Phinyawatana not only wants people to abandon preconceived notions of what pumpkin can and can’t be, she wants the same for Thai food. “Even today, people don’t really know what Thai food is all about—and I think it’s a misnomer,” she says.
So 17 years ago, using both her experiences growing up in Bangkok and as a Texan, she decided to commit to cooking, education, and nourishing others through food. There’s her Chef Nikky YouTube page that details travel vlogs and video recipes, her cooking classes, and a sauce line to help home cooks uncomplicate Thai recipes. As a result, she feels like the Dallas area is now much more familiar with the food of her homeland.
“I know what Texans like and I know what the Thai palate should be, and I combine the two,” she explains. The fact that pad Thai is now considered a comfort food to Americans across the nation—especially the Texans that visit her restaurant—is a point of pride for her. “I’ve always loved to feed, I love to serve, and I really just want to represent Thai cuisine the way that I actually grew up eating it in Thailand and share it with the world over here.”
Sharing this massaman curry recipe is a step in the right direction.

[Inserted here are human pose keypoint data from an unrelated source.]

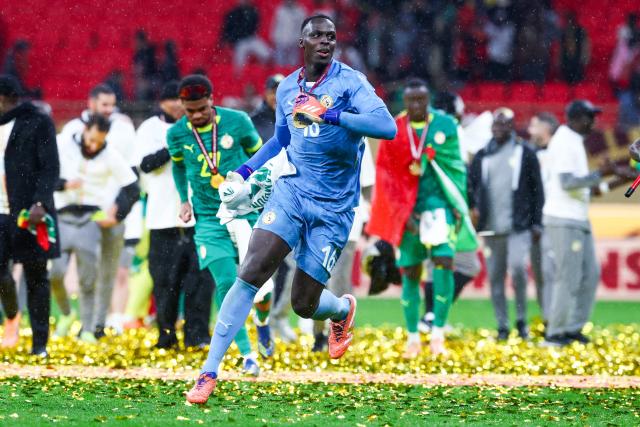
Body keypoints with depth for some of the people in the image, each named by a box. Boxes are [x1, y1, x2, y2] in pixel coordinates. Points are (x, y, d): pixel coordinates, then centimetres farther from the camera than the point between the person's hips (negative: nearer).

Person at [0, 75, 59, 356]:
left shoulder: (38, 124, -3)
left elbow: (50, 168, -8)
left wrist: (40, 203, -21)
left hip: (30, 212, -4)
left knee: (35, 277, 1)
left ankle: (40, 343, 7)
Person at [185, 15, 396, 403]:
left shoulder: (350, 82, -9)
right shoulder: (287, 88, 8)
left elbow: (387, 126, -25)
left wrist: (331, 115, -31)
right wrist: (245, 171, 18)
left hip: (334, 208, -3)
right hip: (291, 192, 3)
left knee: (304, 305, 1)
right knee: (250, 275, -16)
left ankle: (343, 310, 40)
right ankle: (210, 373, -13)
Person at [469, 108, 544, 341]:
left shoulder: (525, 153, 4)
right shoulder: (482, 156, 12)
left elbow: (537, 189, 4)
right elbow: (471, 185, 17)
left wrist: (536, 223, -1)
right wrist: (474, 207, -3)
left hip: (519, 226, -3)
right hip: (491, 228, 4)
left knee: (517, 267, -20)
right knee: (495, 277, 4)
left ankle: (521, 319, -3)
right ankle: (502, 326, 12)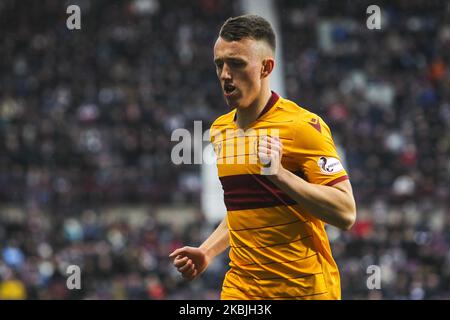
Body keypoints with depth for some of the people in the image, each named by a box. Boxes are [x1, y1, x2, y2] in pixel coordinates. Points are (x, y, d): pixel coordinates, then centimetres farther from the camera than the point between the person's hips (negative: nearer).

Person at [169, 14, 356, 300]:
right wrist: (207, 252, 11)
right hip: (240, 287, 6)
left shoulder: (302, 125, -11)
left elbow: (346, 213, -18)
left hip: (304, 287, -6)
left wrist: (278, 172, -26)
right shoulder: (220, 130, 11)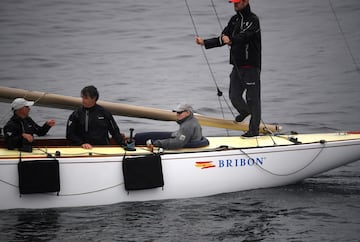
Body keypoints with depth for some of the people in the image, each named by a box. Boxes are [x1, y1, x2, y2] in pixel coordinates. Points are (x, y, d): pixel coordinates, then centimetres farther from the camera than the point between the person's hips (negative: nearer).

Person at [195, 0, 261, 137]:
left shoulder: (253, 20, -11)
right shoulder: (234, 20, 13)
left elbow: (243, 36, -29)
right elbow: (222, 39, 12)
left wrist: (230, 40, -49)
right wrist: (204, 42, -1)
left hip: (251, 66, -7)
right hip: (237, 65, 7)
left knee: (252, 97, -4)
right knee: (234, 95, 8)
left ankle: (254, 129, 4)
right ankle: (244, 111, 39)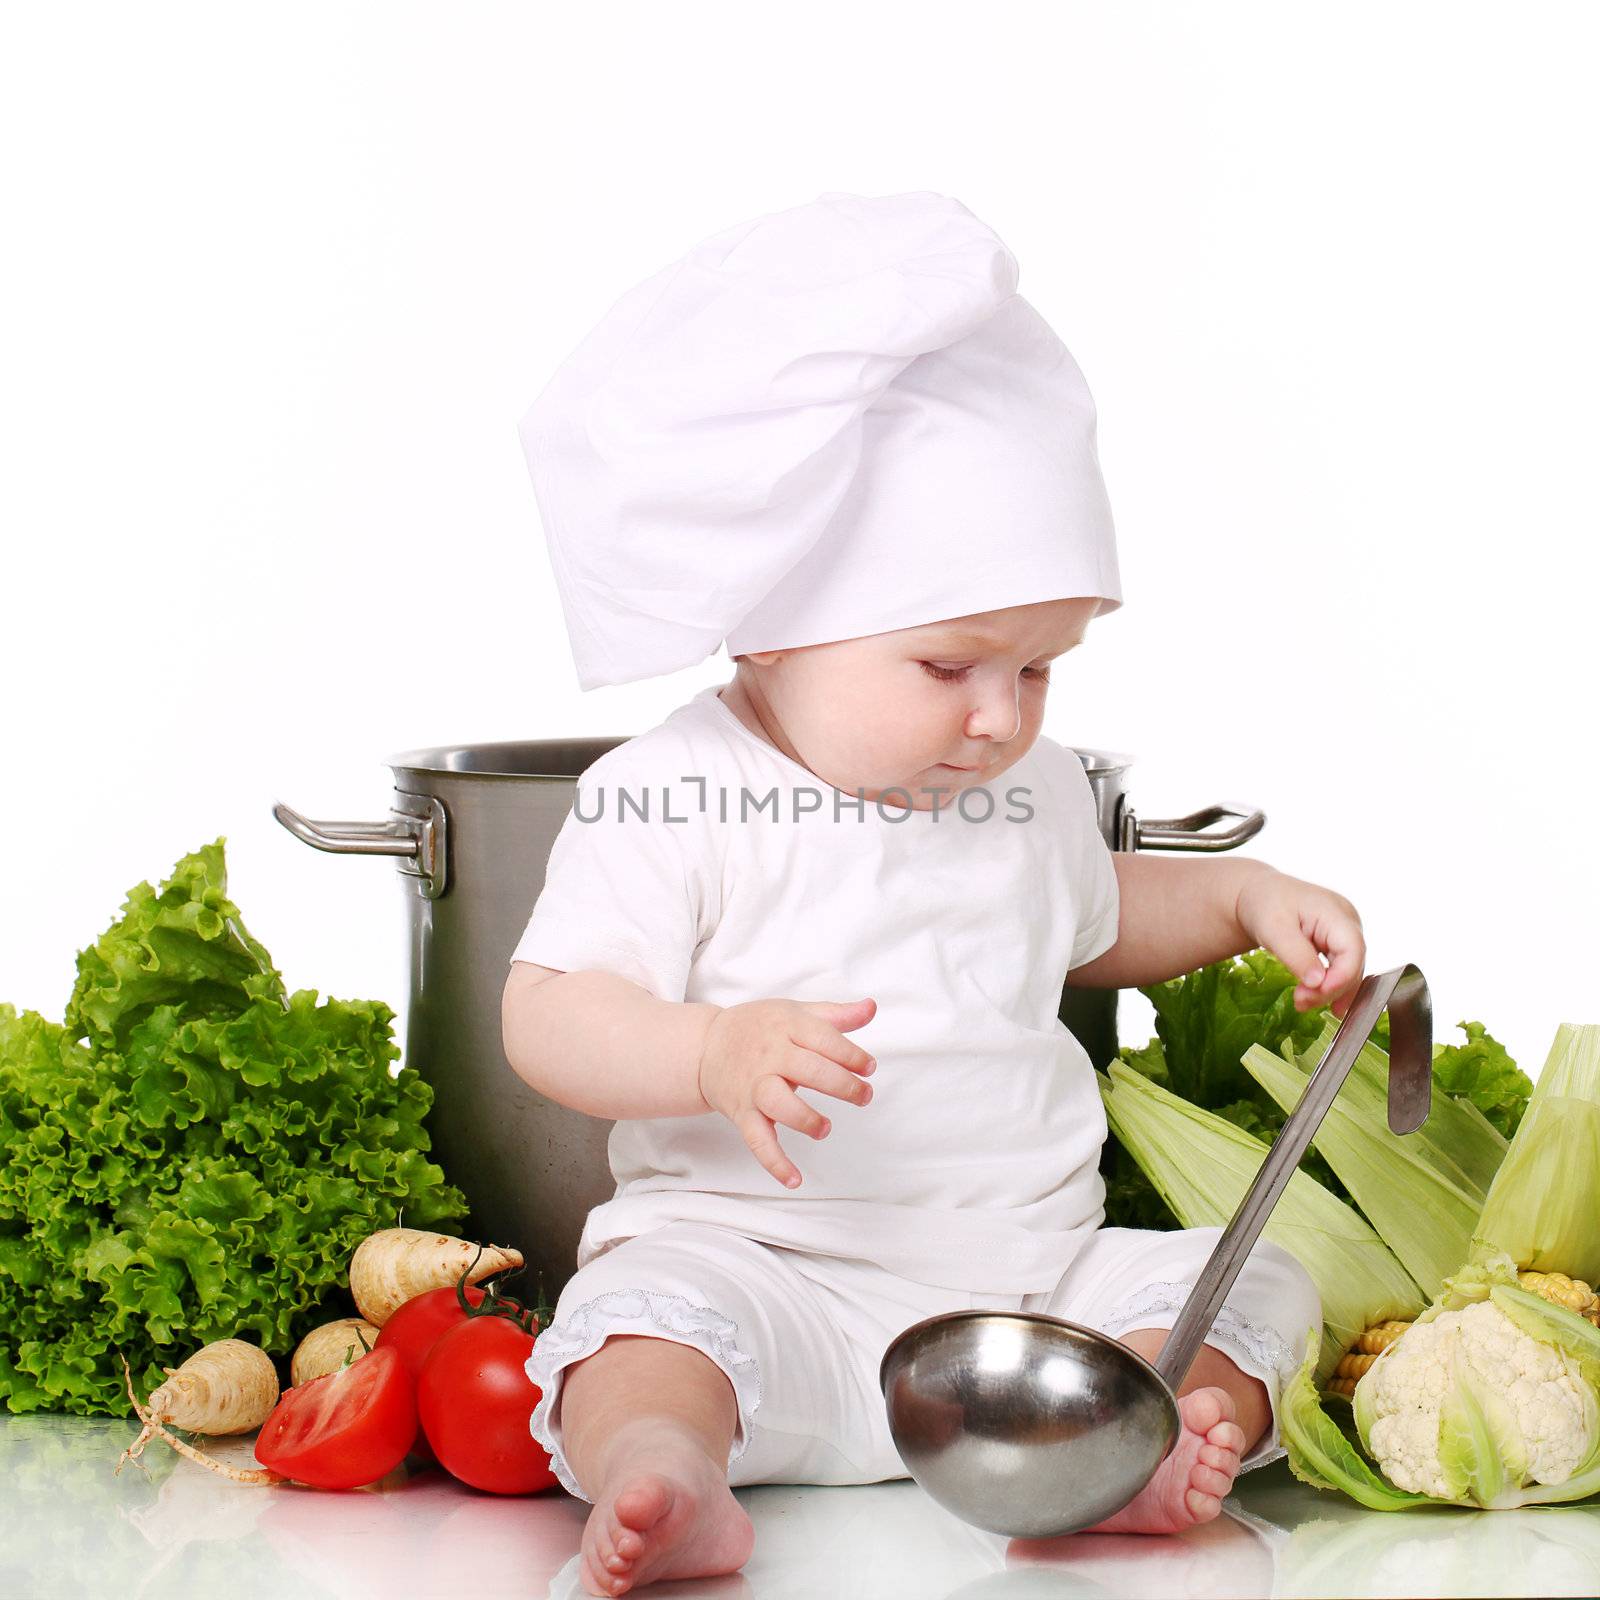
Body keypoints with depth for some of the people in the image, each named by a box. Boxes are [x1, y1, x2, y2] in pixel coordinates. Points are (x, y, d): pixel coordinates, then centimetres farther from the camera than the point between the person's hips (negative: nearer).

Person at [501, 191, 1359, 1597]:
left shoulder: (1035, 794, 13)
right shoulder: (670, 799, -6)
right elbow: (548, 1015, -11)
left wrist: (1247, 900, 18)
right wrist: (715, 1053, -30)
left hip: (1035, 1269, 5)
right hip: (761, 1259, -5)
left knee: (1258, 1282, -13)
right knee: (650, 1311, -33)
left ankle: (1148, 1448, -38)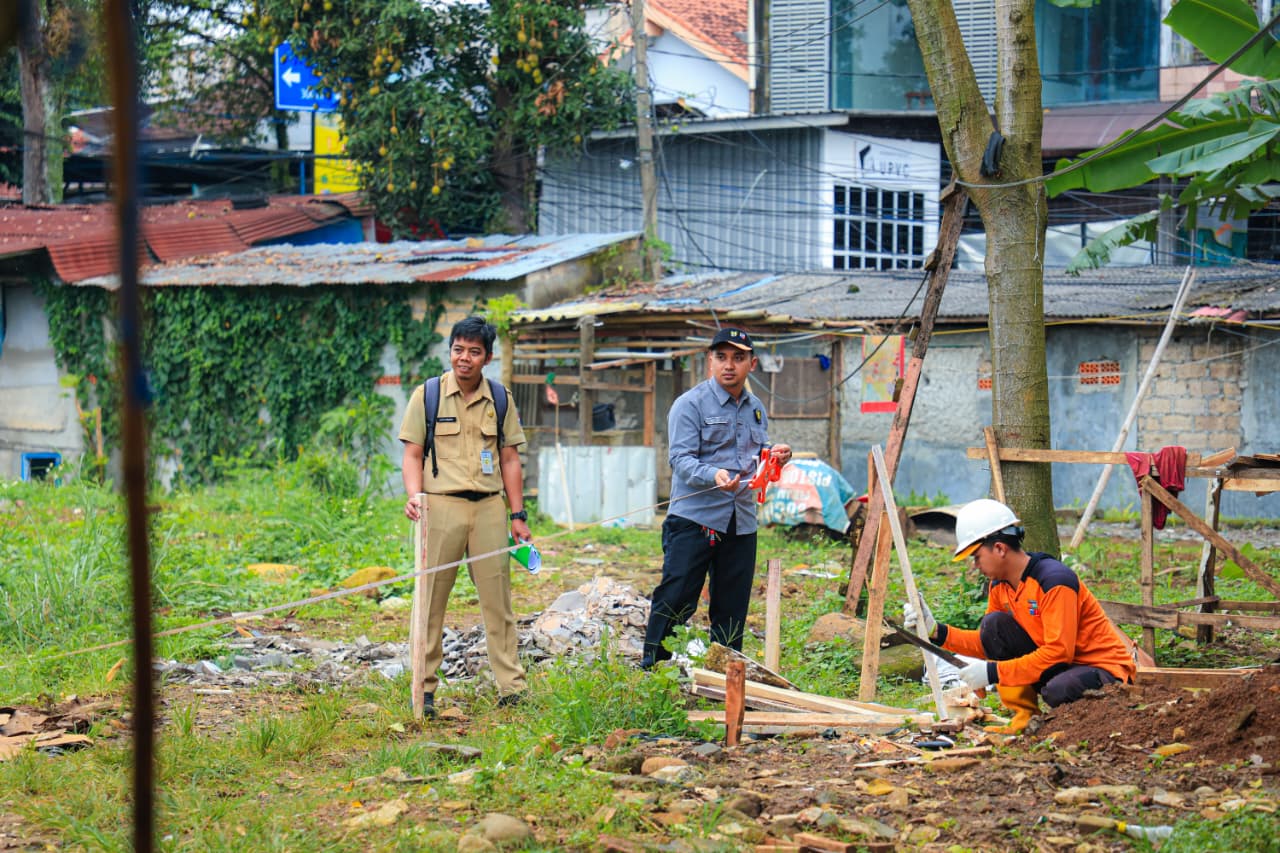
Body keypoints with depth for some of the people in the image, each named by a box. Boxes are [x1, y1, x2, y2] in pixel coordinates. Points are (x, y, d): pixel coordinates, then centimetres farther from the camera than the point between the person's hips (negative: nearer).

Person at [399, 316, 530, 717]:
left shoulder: (499, 399, 10)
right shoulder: (427, 395, 2)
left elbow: (509, 460, 13)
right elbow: (412, 454, 3)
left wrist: (518, 515, 9)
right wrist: (414, 495, -15)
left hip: (489, 507, 2)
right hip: (441, 506, -2)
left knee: (497, 598, 2)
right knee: (431, 598, 0)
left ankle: (511, 687, 5)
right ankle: (424, 688, 7)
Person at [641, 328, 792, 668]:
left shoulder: (756, 409, 17)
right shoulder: (690, 404, -4)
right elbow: (681, 459, -13)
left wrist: (775, 457, 3)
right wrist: (714, 476, -32)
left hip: (741, 522, 6)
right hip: (694, 519, -6)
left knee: (732, 608, 9)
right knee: (675, 598, -7)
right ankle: (653, 667, 0)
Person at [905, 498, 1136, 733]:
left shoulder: (1055, 581, -23)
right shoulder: (1000, 585, 2)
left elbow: (1058, 652, -28)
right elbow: (991, 643, 10)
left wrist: (994, 671, -28)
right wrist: (936, 630, -3)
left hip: (1106, 671, -8)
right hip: (1057, 664, 8)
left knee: (1059, 691, -40)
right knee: (993, 624, -8)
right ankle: (1025, 716, -6)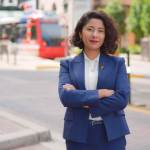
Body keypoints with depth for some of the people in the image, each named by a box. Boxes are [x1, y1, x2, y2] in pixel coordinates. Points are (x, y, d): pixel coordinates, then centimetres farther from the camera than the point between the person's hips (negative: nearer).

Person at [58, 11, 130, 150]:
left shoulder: (117, 63, 3)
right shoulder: (68, 64, 3)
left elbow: (122, 99, -9)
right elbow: (65, 96, -11)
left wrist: (80, 99, -12)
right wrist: (100, 93, -14)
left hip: (112, 134, 0)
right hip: (78, 134, 0)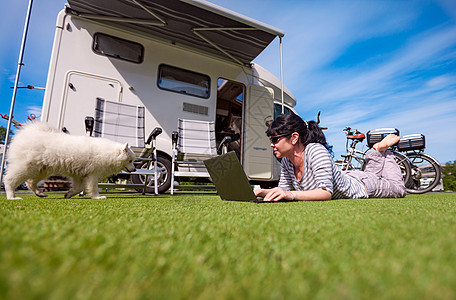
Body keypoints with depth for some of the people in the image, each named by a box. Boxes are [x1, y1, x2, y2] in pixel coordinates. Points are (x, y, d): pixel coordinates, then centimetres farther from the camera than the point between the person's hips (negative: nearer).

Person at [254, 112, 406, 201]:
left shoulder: (316, 151, -41)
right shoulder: (286, 160, -20)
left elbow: (327, 192, -45)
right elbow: (284, 188, -12)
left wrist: (292, 195, -57)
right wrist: (261, 191, -28)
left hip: (361, 185, -6)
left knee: (399, 189, 26)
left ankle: (382, 148, 32)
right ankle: (377, 151, 40)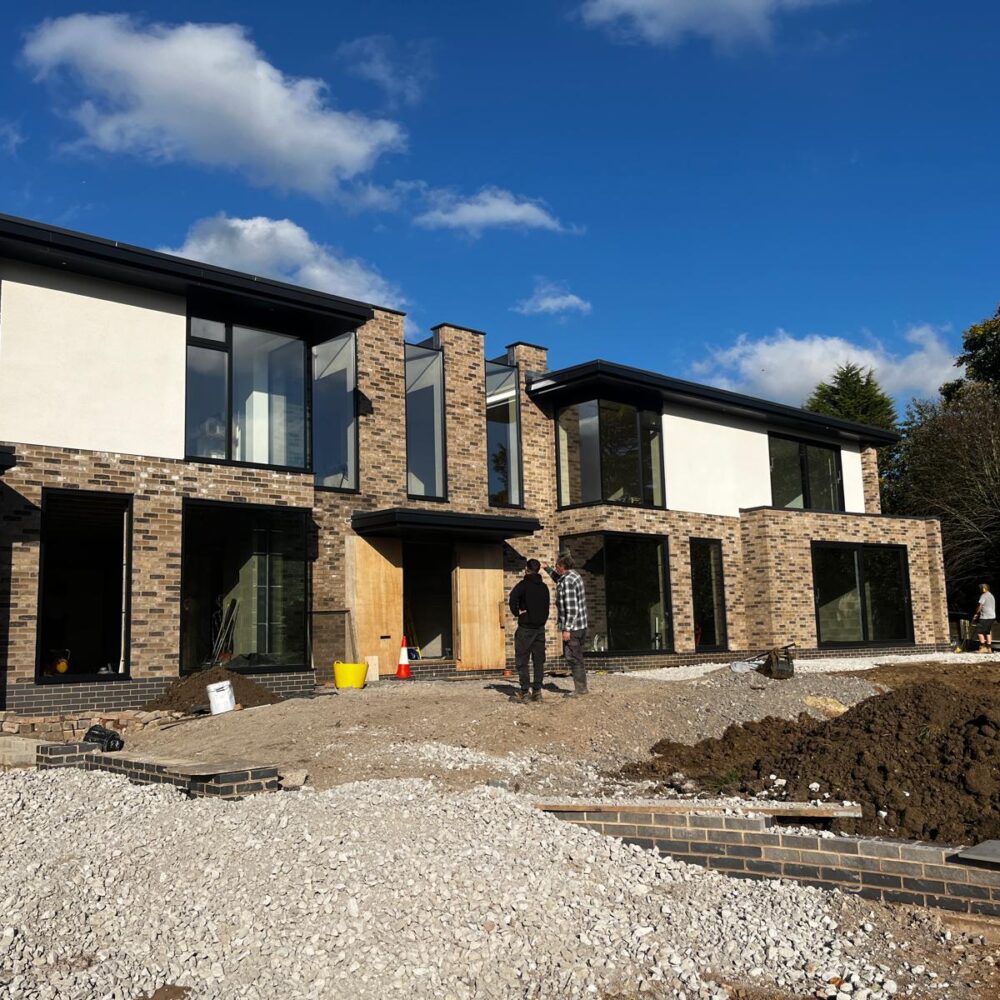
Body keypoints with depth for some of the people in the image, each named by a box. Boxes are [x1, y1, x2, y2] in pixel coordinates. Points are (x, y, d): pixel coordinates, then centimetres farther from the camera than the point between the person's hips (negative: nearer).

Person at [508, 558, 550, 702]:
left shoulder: (524, 584, -9)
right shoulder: (544, 587, 10)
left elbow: (513, 597, -27)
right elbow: (546, 607, 15)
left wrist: (516, 612, -14)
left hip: (526, 627, -5)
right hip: (540, 627, 5)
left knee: (522, 660, 0)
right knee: (539, 660, 7)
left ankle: (524, 692, -1)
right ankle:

Thai Pumpkin Massaman Curry Recipe by Chef Nikky
- 1 Tablespoon vegetable oil
- ¼ medium kabocha squash, cut in 2 inch pieces
- 10 ounces skinless, boneless chicken; lean beef or pork, sliced thin; shrimp; or cubed tofu
- 1 can of coconut milk (19 ounces)
- 2 Tablespoons sugar
- ½ Tablespoon kosher salt
- 3 Tablespoons tamarind juice concentrate (1 ounce of tamarind paste mixed with 2-3 ounces of water)
- 2 teaspoons paprika
- ½ cup water
- ½ yellow onion, sliced
- 3 Tablespoons Massaman curry paste, Mae Sri or Mae Ploy brand preferred
- ¾ cup cashew nut
- Garnish: green onion and cashews
1. Preheat oven to 350 degrees F. Peel the squash and cut into 2-inch pieces. Bake in the preheated oven until tender and easily pierced with a fork, about 30 minutes. Set aside.
2. Heat oil in a medium saucepan over medium high heat. Add massaman curry paste and stir to release the fragrance, about 10 seconds.
3. Add protein of choice. Cook until done, 3-5 minutes. Add coconut milk, water, tamarind juice, paprika, sugar and salt. Bring to a boil.
4. Add onions and half the cashew nuts, as well as the squash. Simmer for 10 minutes. Serve with jasmine rice. Garnish with scallions and the rest of the cashews.